Wenn wir daher das Wunder von Bethlehem spüren wollen und dem Geheimnis des Lebens nahekommen wollen, das sich fortwährend mitten in unserem Leben vollzieht, geht es darum, zu realisieren, dass nichts selbstverständlich ist – kein einziger Atemzug, kein Lächeln und kein noch so alltägliches Geschehen! Können wir spüren, wie sich in jedem kleinsten Geschehen das Unbegreifliche und Unermessliche offenbart?

Ich wünsche allen Leserinnen und Lesern eine im Herzen friedliche Advents- und Weihnachtszeit!

Gegenwart
Wie nüchtern klingt doch dieses Wort!
Kaum passiert man diese schmale Pforte
Ergießt sich eine Flut an Köstlichkeiten
Ein Atemraum so frei wie Flügel
Ein Korpus durchströmender Lebendigkeit
Das Licht der Sonne in tausenderlei Farben
Die große Symphonie der Klänge, die niemand spielt

Wie trüb ist oft der Blick
Wie taub die Ohren
Beschäftigt der Geist mit altbekannten Gedanken
Und vermeintlichen Wichtigkeiten

Unter dem Schleier
Einer allzu vertrauten Welt
Brandet die immer junge Flut voll kleiner Wunder:
Gegenwart
(Richard Stiegler)

 

ÜBUNG: Der Filter der Selbstverständlichkeit

  • Stelle dir selbst mehrere Minuten immer wieder nacheinander folgende Fragen: Wie nimmst du die Dinge als selbstverständlich hin? Welche Wirkung hat das auf dein Erleben und deine Bezogenheit?

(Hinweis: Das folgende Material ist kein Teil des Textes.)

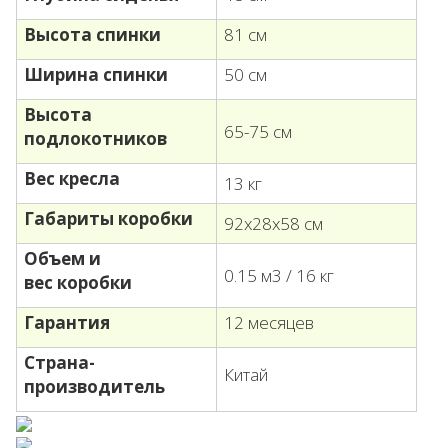
Высота спинки
81 см
Ширина спинки
50 см
Высота
65-75 см
подлокотников
Вес кресла
13 кг
Габариты коробки
92х28х58 см
Объем и
0.15 м3 / 16 кг
вес
коробки
Гарантия
12 месяцев
Страна-
Китай
производитель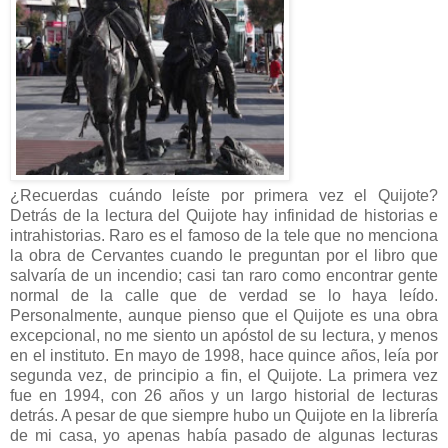
¿Recuerdas cuándo leíste por primera vez el Quijote?
Detrás de la lectura del Quijote hay infinidad de historias e
intrahistorias. Raro es el famoso de la tele que no menciona
la obra de Cervantes cuando le preguntan por el libro que
salvaría de un incendio; casi tan raro como encontrar gente
normal de la calle que de verdad se lo haya leído.
Personalmente, aunque pienso que el Quijote es una obra
excepcional, no me siento un apóstol de su lectura, y menos
en el instituto. En mayo de 1998, hace quince años, leía por
segunda vez, de principio a fin, el Quijote. La primera vez
fue en 1994, con 26 años y un largo historial de lecturas
detrás. A pesar de que siempre hubo un Quijote en la librería
de mi casa, yo apenas había pasado de algunas lecturas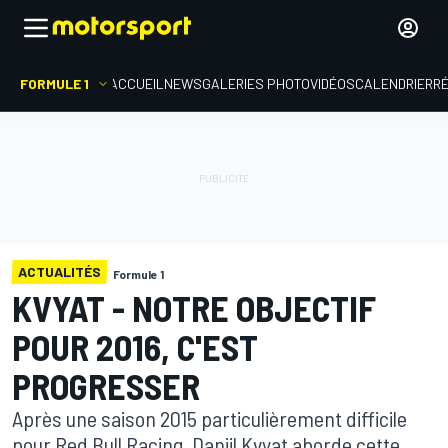
FORMULE 1
ACCUEIL
NEWS
GALERIES PHOTO
VIDÉOS
CALENDRIER
R
ACTUALITÉS
Formule 1
KVYAT - NOTRE OBJECTIF
POUR 2016, C'EST
PROGRESSER
Après une saison 2015 particulièrement difficile
pour Red Bull Racing, Daniil Kvyat aborde cette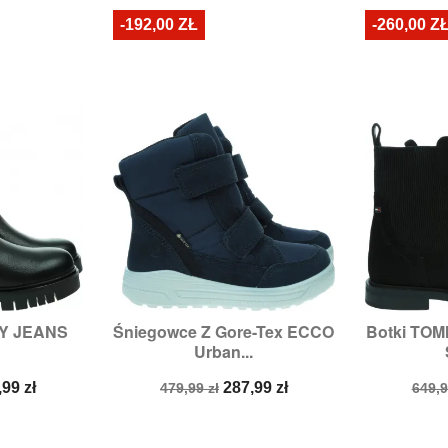
-192,00 ZŁ
-260,00 Z
MY JEANS
Śniegowce Z Gore-Tex ECCO
Botki TOM


odgląd
Szybki podgląd
Sz
Urban...
,
38,
41
Rozmiary:
39
Rozmi
na
Cena
Cena
Cen
,99 zł
287,99 zł
479,99 zł
649,9
a
podstawowa
pod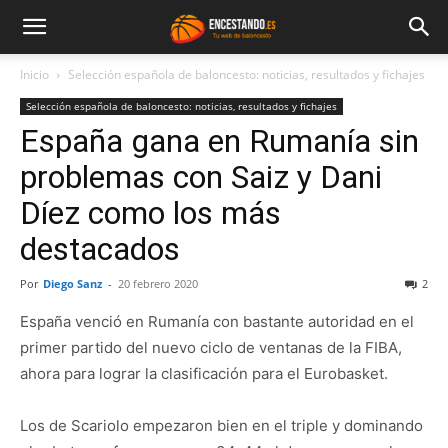
Inicio
Selección española de baloncesto: noticias, resultados y fichajes
Selección española de baloncesto: noticias, resultados y fichajes
España gana en Rumanía sin
problemas con Saiz y Dani
Díez como los más
destacados
Por
Diego Sanz
-
20 febrero 2020
2
España venció en Rumanía con bastante autoridad en el
primer partido del nuevo ciclo de ventanas de la FIBA,
ahora para lograr la clasificación para el Eurobasket.
Los de Scariolo empezaron bien en el triple y dominando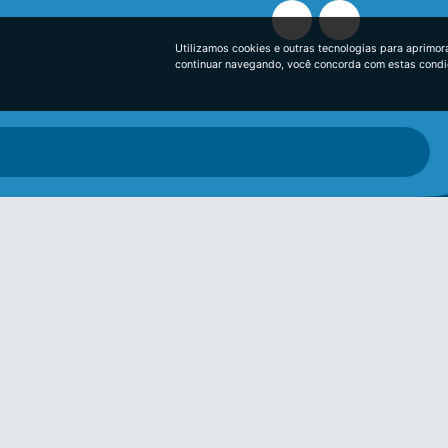
Utilizamos cookies e outras tecnologias para aprimor
continuar navegando, você concorda com estas cond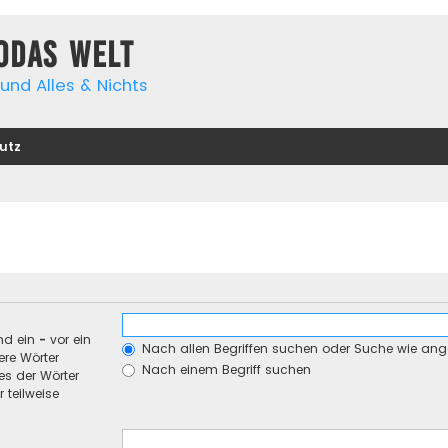
yodas Welt
und Alles & Nichts
utz
nd ein
-
vor ein
Nach allen Begriffen suchen oder Suche wie an
re Wörter
Nach einem Begriff suchen
es der Wörter
 teilweise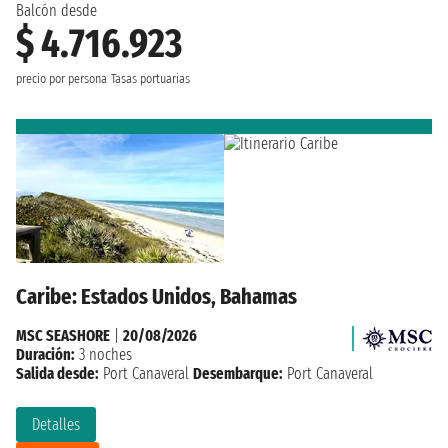
Balcón desde
$ 4.716.923
precio por persona
Tasas portuarias
Caribe: Estados Unidos, Bahamas
MSC SEASHORE
|
20/08/2026
Duración:
3 noches
Salida desde:
Port Canaveral
Desembarque:
Port Canaveral
Detalles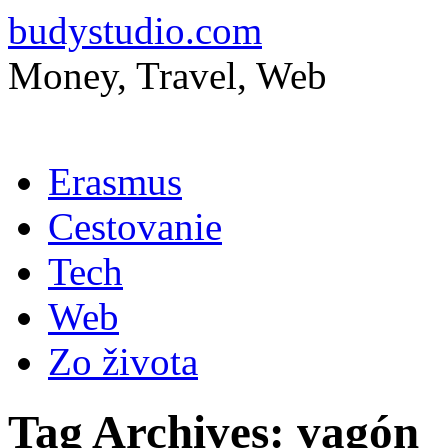
budystudio.com
Money, Travel, Web
Skip
Erasmus
to
content
Cestovanie
Tech
Web
Zo života
Tag Archives:
vagón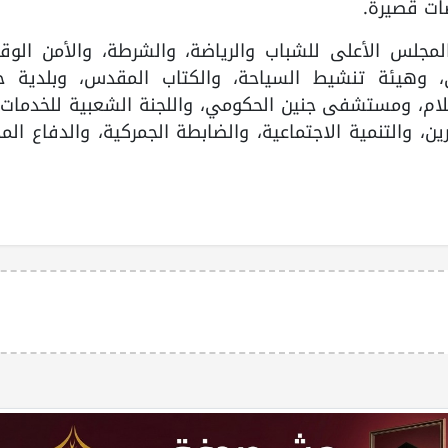
ضات قصيرة.
لمجلس الأعلى للشباب والرياضة، والشرطة، والأمن الوقا
، وهيئة تنشيط السياحة، والكتاب المقدس، وبلدية جن
إعلام، ومستشفى جنين الحكومي، واللجنة الشعبية للخدما
، والتنمية الاجتماعية، والضابطة الجمركية، والدفاع الم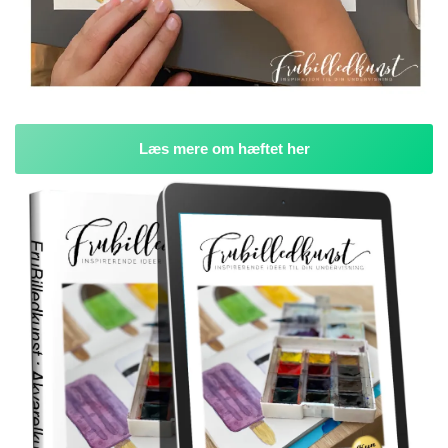
Læs mere om hæftet her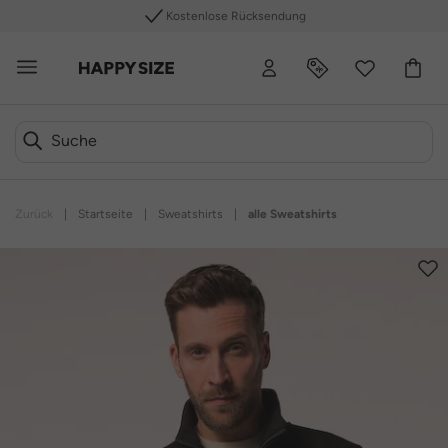
Kostenlose Rücksendung
Zurück
|
Startseite
|
Sweatshirts
|
alle Sweatshirts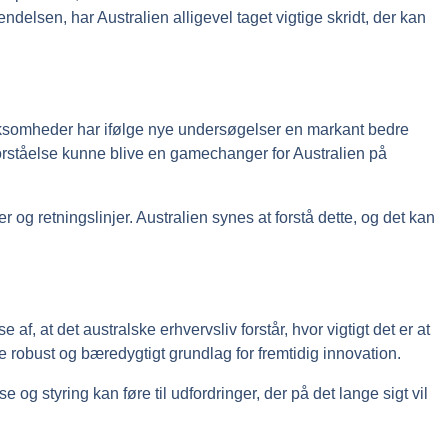
lsen, har Australien alligevel taget vigtige skridt, der kan
 virksomheder har ifølge nye undersøgelser en markant bedre
 forståelse kunne blive en gamechanger for Australien på
og retningslinjer. Australien synes at forstå dette, og det kan
 af, at det australske erhvervsliv forstår, hvor vigtigt det er at
e robust og bæredygtigt grundlag for fremtidig innovation.
og styring kan føre til udfordringer, der på det lange sigt vil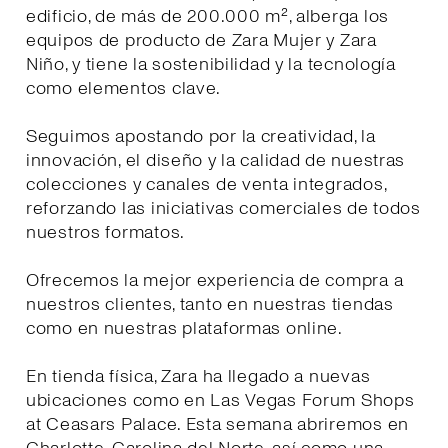
edificio, de más de 200.000 m², alberga los
equipos de producto de Zara Mujer y Zara
Niño, y tiene la sostenibilidad y la tecnología
como elementos clave.
Seguimos apostando por la creatividad, la
innovación, el diseño y la calidad de nuestras
colecciones y canales de venta integrados,
reforzando las iniciativas comerciales de todos
nuestros formatos.
Ofrecemos la mejor experiencia de compra a
nuestros clientes, tanto en nuestras tiendas
como en nuestras plataformas online.
En tienda física, Zara ha llegado a nuevas
ubicaciones como en Las Vegas Forum Shops
at Ceasars Palace. Esta semana abriremos en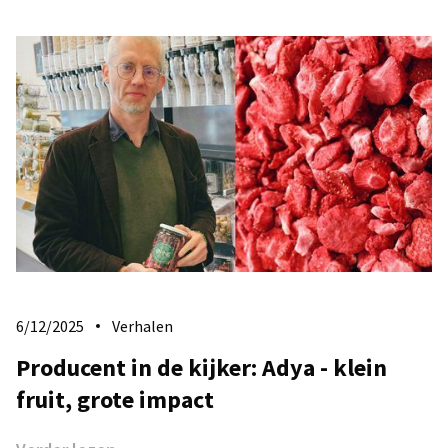
6/12/2025
Verhalen
Producent in de kijker: Adya - klein
fruit, grote impact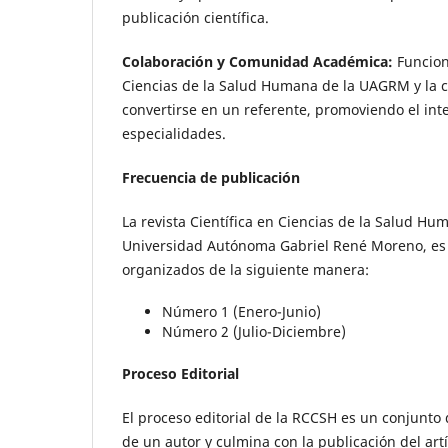
publicación científica.
Colaboración y Comunidad Académica:
Funcion
Ciencias de la Salud Humana de la UAGRM y la c
convertirse en un referente, promoviendo el int
especialidades.
Frecuencia de publicación
La revista Científica en Ciencias de la Salud H
Universidad Autónoma Gabriel René Moreno, es p
organizados de la siguiente manera:
Número 1 (Enero-Junio)
Número 2 (Julio-Diciembre)
Proceso Editorial
El proceso editorial de la RCCSH es un conjunto
de un autor y culmina con la publicación del artíc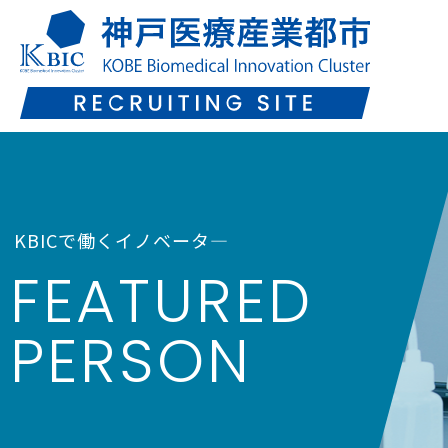
KBICで働くイノベータ―
FEATURED
PERSON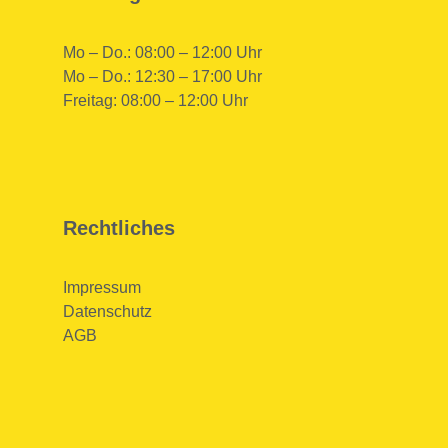
Mo – Do.: 08:00 – 12:00 Uhr
Mo – Do.: 12:30 – 17:00 Uhr
Freitag: 08:00 – 12:00 Uhr
Rechtliches
Impressum
Datenschutz
AGB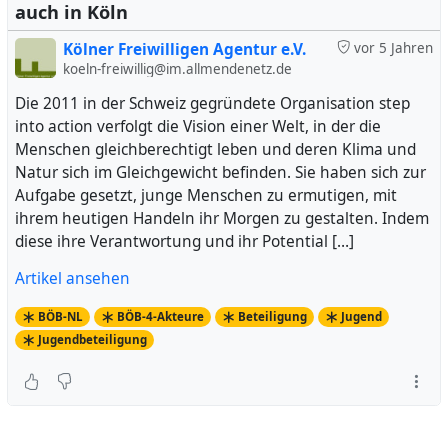
auch in Köln
Kölner Freiwilligen Agentur e.V.
vor 5 Jahren
koeln-freiwillig@im.allmendenetz.de
Die 2011 in der Schweiz gegründete Organisation step
into action verfolgt die Vision einer Welt, in der die
Menschen gleichberechtigt leben und deren Klima und
Natur sich im Gleichgewicht befinden. Sie haben sich zur
Aufgabe gesetzt, junge Menschen zu ermutigen, mit
ihrem heutigen Handeln ihr Morgen zu gestalten. Indem
diese ihre Verantwortung und ihr Potential […]
Artikel ansehen
BÖB-NL
BÖB-4-Akteure
Beteiligung
Jugend
Jugendbeteiligung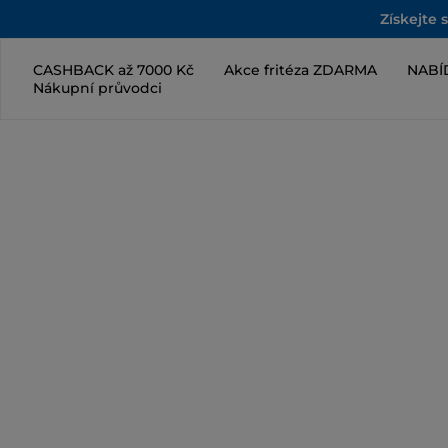
Získejte 
CASHBACK až 7000 Kč
Akce fritéza ZDARMA
NABÍ
Nákupní průvodci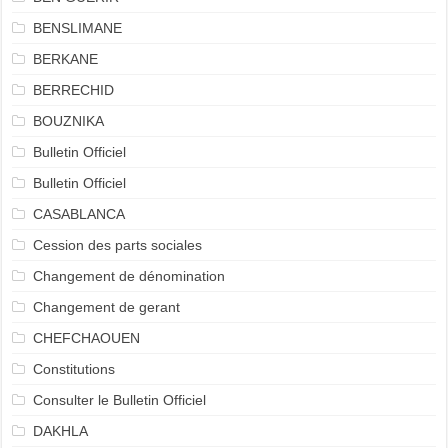
BENSLIMANE
BERKANE
BERRECHID
BOUZNIKA
Bulletin Officiel
Bulletin Officiel
CASABLANCA
Cession des parts sociales
Changement de dénomination
Changement de gerant
CHEFCHAOUEN
Constitutions
Consulter le Bulletin Officiel
DAKHLA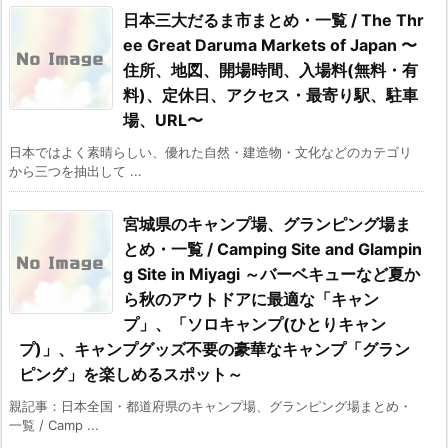
日本三大だるま市まとめ・一覧 / The Thr
ee Great Daruma Markets of Japan 〜
住所、地図、開場時間、入場料(無料・有
料)、定休日、アクセス・最寄り駅、駐車
場、URL〜
日本ではよく素晴らしい、優れた自然・建造物・文化などのカテゴリ
から三つを抽出して ...
宮城県のキャンプ場、グランピング場ま
とめ・一覧 / Camping Site and Glampin
g Site in Miyagi ～バーベキューなど夏か
ら秋のアウトドアに最適な「キャン
プ」、「ソロキャンプ(ひとりキャン
プ)」、キャンプグッズ不要の豪華なキャンプ「グラン
ピング」を楽しめるスポット～
親記事：日本全国・都道府県のキャンプ場、グランピング場まとめ・
一覧 / Camp ...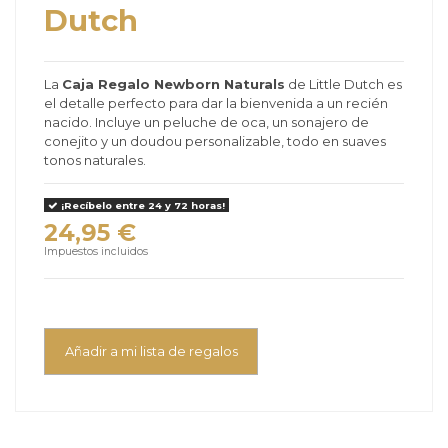
Dutch
La
Caja Regalo Newborn Naturals
de Little Dutch es
el detalle perfecto para dar la bienvenida a un recién
nacido. Incluye un peluche de oca, un sonajero de
conejito y un doudou personalizable, todo en suaves
tonos naturales.
¡Recíbelo entre 24 y 72 horas!
24,95 €
Impuestos incluidos
Añadir a mi lista de regalos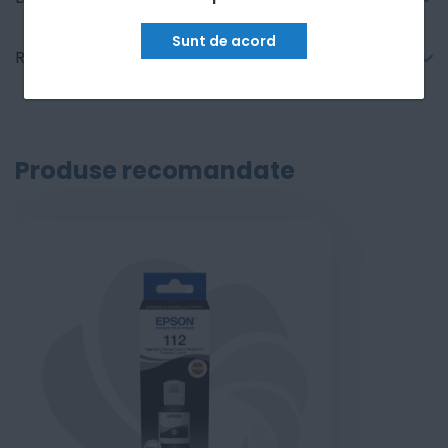
Sunt de acord
Recenzii
Produse recomandate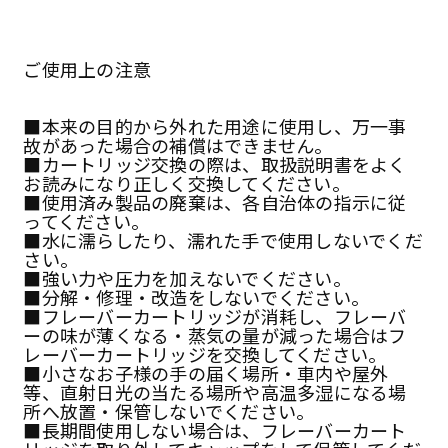
ご使用上の注意
■本来の目的から外れた用途に使用し、万一事
故があった場合の補償はできません。
■カートリッジ交換の際は、取扱説明書をよく
お読みになり正しく交換してください。
■使用済み製品の廃棄は、各自治体の指示に従
ってください。
■水に濡らしたり、濡れた手で使用しないでくだ
さい。
■強い力や圧力を加えないでください。
■分解・修理・改造をしないでください。
■フレーバーカートリッジが消耗し、フレーバ
ーの味が薄くなる・蒸気の量が減った場合はフ
レーバーカートリッジを交換してください。
■小さなお子様の手の届く場所・車内や屋外
等、直射日光の当たる場所や高温多湿になる場
所へ放置・保管しないでください。
■長期間使用しない場合は、フレーバーカート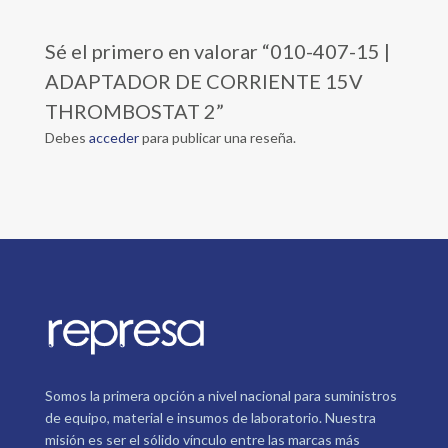
Sé el primero en valorar “010-407-15 |
ADAPTADOR DE CORRIENTE 15V
THROMBOSTAT 2”
Debes
acceder
para publicar una reseña.
Somos la primera opción a nivel nacional para suministros
de equipo, material e insumos de laboratorio. Nuestra
misión es ser el sólido vínculo entre las marcas más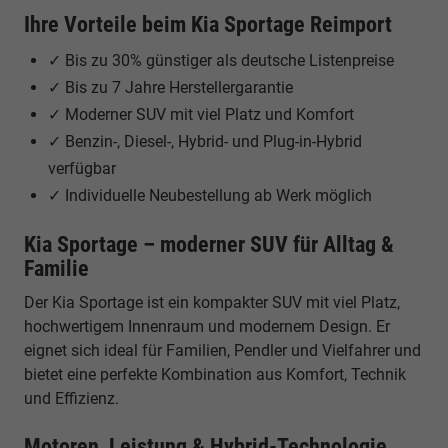
Ihre Vorteile beim Kia Sportage Reimport
✓ Bis zu 30% günstiger als deutsche Listenpreise
✓ Bis zu 7 Jahre Herstellergarantie
✓ Moderner SUV mit viel Platz und Komfort
✓ Benzin-, Diesel-, Hybrid- und Plug-in-Hybrid
verfügbar
✓ Individuelle Neubestellung ab Werk möglich
Kia Sportage – moderner SUV für Alltag &
Familie
Der Kia Sportage ist ein kompakter SUV mit viel Platz,
hochwertigem Innenraum und modernem Design. Er
eignet sich ideal für Familien, Pendler und Vielfahrer und
bietet eine perfekte Kombination aus Komfort, Technik
und Effizienz.
Motoren, Leistung & Hybrid-Technologie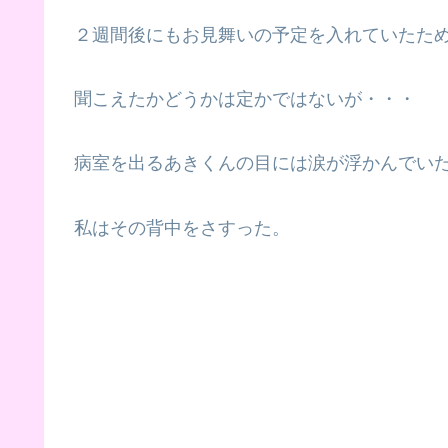
２週間後にもお見舞いの予定を入れていたた
聞こえたかどうかは定かではないが・・・
病室を出るあきくんの目には涙が浮かんでい
私はその背中をさすった。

  • Dann atme tief durch, dehne und strecke dich körperlich und reinige dich bewusst von allem Denken und Wissen.

  • Dann stell dir mehrere Minuten lang die Frage: Wie offenbart sich das Leben jetzt?

  • Dann spür, welches Erleben sich dabei innerlich gerade ausbreitet: Lass dazu einen Körperausdruck auftauchen und nimm ihn ein. Welche Empfindungen, welche Gefühle entstehen jetzt? Lass dazu ein inneres Bild auftauchen… Lass dir Zeit, das innere Erleben zu erforschen und darin einzutauchen …

  • Erkunde am Schluss die Frage: Wenn dir die Kostbarkeit des Lebens bewusst ist, wie lebst du dann deinen Alltag?